--- AUSGEWÄHLTER AUSZUG ---

..............................

Der Anlassfall: Wilde Maus, Haders Regiedebüt, das am Wochenende dem Wettbewerb die erste Tragikomödie schenkte. Nach den kunstgewerblichen Kapriolen der ersten Tage sah man dem ironisch abgefederten Drama um das plötzlich hereinbrechende Unglück des Musikkritikers Georg gern zu. Nach zwanzig Jahren verliert dieser seine Redakteursstelle und gerät daraufhin auch in ärgere Beziehungsnöte, weil er die Erniedrigung zu Hause verschweigt.

Die Figur mag ein wenig zu nahe an den anderen Hader-Zauderern orientiert sein, die bereits durchs heimische Kino gestolpert sind. Doch in Wilde Maus ist sie stärker im Milieu einer urbanen Boheme verankert, die sich etwas zu selbstgefällig vom Rest der Welt abzuschotten wusste. Die neue Freiheit ist für Georg dann auch eher unangenehm, und der Film dann am besten, wenn er sich von der etwas formelhaften Rache- und Revanchegeschichte seines Helden entfernt und sich mehr dessen zwischen Verzweiflung und Komik changierendem Alltag widmet. Hader erzählt in Cinemascope von einem Mann, dessen Rebellentum eher kleinformatig bleibt.

Mutterliebe

Allein gegen den Rest, so lautet auch die Devise zweier weiterer Wettbewerbsfilme. Mit großer Intensität verkörpert die kongolesische Schauspielerin Véro Tshanda Beya in Alain Gomis' Félicité eine Sängerin, die ihrem bei einem Motorradunfall verunglückten Sohn eine Operation ermöglichen will.

Félicité film

Weil das Geld dafür fehlt, versucht sie es bei unzähligen Adressaten einzutreiben. Ihre Beharrlichkeit ist beachtlich, sie erduldet selbst Gewalt. Doch Gomis belässt es bei keinem Drama um soziales Engagement, sondern erweitert die Perspektive im letzten Drittel zur Erfahrung einer Totalität von Sinneseindrücken.

Es entsteht ein Fluss aus Traumsequenzen, musikalischen Intermezzi, Gewaltausbrüchen auf den Straßen Kinshasas und der Beschreibung von Solidarität im Privaten. Gomis gelingt es eindrucksvoll, den eingeschränkten Blick auf die Armut zu erweitern und seinen Figuren damit Würde als eine Form der Selbstbehauptung zurückzuerstatten.

Zwischen Damen- und Männersauna

Una mujer fantástica vom Chilenen Sebastián Lelio (Gloria) ist geradliniger, weniger sprunghaft. Doch auch Lelio ist daran gelegen, keine einseitige Leidensgeschichte zu erzählen, sondern das Selbstbewusstsein, die Ruhe und Konsequenz seiner Heldin zu betonen. Im Mittelpunkt steht Marina (Daniela Vega), eine Transgenderfrau, die mit den Ressentiments der Familie ihres Geliebten konfrontiert wird, als dieser plötzlich an einem Aneurysma stirbt.

..............................

--- ARBEITSANWEISUNGEN ---
a) Können Sie den Abschnitt der Filmkritik umschreiben, der bei den Worten „Una mujer fantástica“ einsetzt und nach „einem Aneurysma stirbt.“ aufhört, und darin „Heldin“ durch „Protagonistin“ ersetzen?
b) Können Sie die Filmkritik nach ihrem letzten Satz um den nächsten Abschnitt weiterschreiben?
Die Daten braucht es hierfür nicht.

--- DATENABSCHNITT ---
..............................

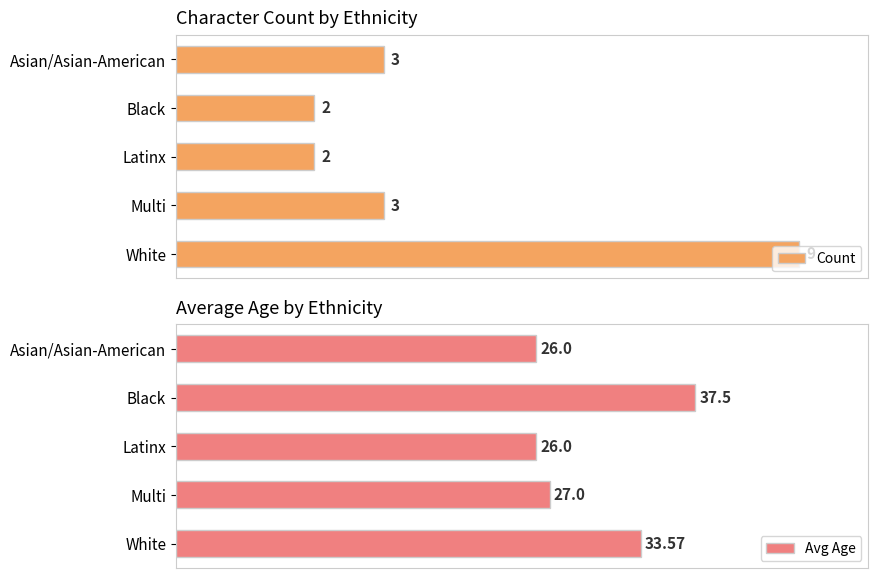

List the series in order of their overall mean, highest first.

Avg Age, Count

..............................

--- ANTWORTEN JE AUFGABE ---
a)
Una mujer fantástica vom Chilenen Sebastián Lelio (Gloria) ist geradliniger, weniger sprunghaft. Doch auch Lelio ist daran gelegen, keine einseitige Leidensgeschichte zu erzählen, sondern das Selbstbewusstsein, die Ruhe und Konsequenz seiner Protagonistin zu betonen. Im Mittelpunkt steht Marina (Daniela Vega), eine Transgenderfrau, die mit den Ressentiments der Familie ihres Geliebten konfrontiert wird, als dieser plötzlich an einem Aneurysma stirbt.

b)
El antepenúltimo mohicano

Das Zuschauerauge zu verführen gelingt dem Film besonders gut. Denn Marina wird nicht queer-exzentrisch in Szene gesetzt, sondern als attraktive, eher unauffällige Frau, die eigentlich nur in Würde Abschied von ihrem Mann nehmen will. Ihr Erscheinungsbild reflektiert sich wiederholt auf Spiegeln, einmal tritt sie in der Sauna vom Damen- fast unbemerkt in den Männerbereich: Lelio hat eine elegante Form gefunden, von den Korridoren zwischen den Geschlechtern zu erzählen. Die Gegenreaktion der Familie fällt etwas zu erwartbar aus.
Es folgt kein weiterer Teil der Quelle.